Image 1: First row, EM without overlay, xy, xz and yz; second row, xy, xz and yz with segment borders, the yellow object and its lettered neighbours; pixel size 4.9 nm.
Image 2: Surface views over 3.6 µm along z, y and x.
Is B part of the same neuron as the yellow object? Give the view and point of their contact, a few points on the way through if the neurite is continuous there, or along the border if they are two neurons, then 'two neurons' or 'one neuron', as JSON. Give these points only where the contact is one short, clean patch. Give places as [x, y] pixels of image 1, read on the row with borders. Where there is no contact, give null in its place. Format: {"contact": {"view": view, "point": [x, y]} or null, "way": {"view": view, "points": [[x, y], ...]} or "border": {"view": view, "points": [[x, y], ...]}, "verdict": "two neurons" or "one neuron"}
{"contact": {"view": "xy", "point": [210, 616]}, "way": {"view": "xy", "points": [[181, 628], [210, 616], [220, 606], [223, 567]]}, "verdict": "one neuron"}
---
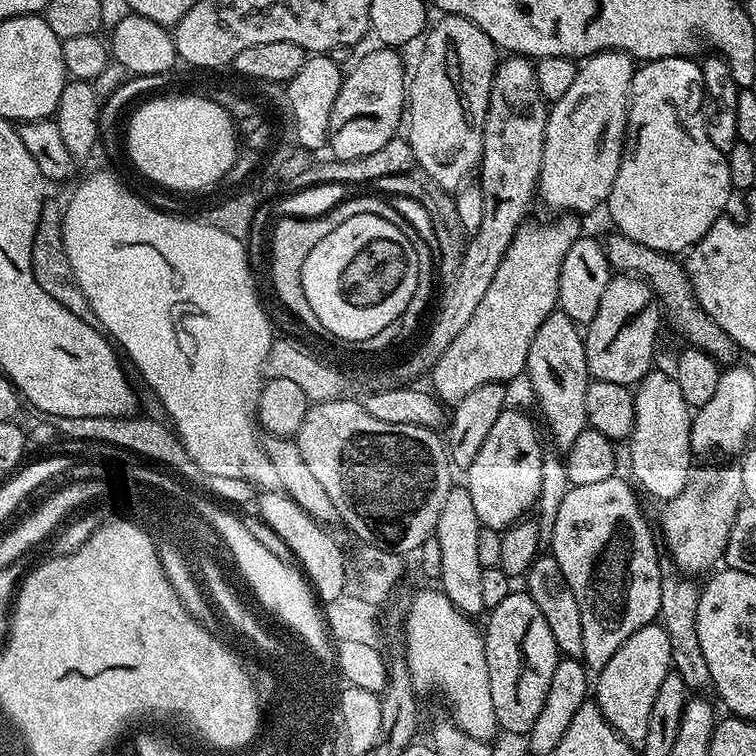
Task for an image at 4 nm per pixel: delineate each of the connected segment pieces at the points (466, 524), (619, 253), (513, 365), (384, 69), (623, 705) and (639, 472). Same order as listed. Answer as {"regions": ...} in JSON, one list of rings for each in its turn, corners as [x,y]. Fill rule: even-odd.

→ TASK OBJECTIVE
Write down how many lines of the data above carry the word "segment". Nothing else belongs in the answer.

→ EXERCISE SOLUTION
2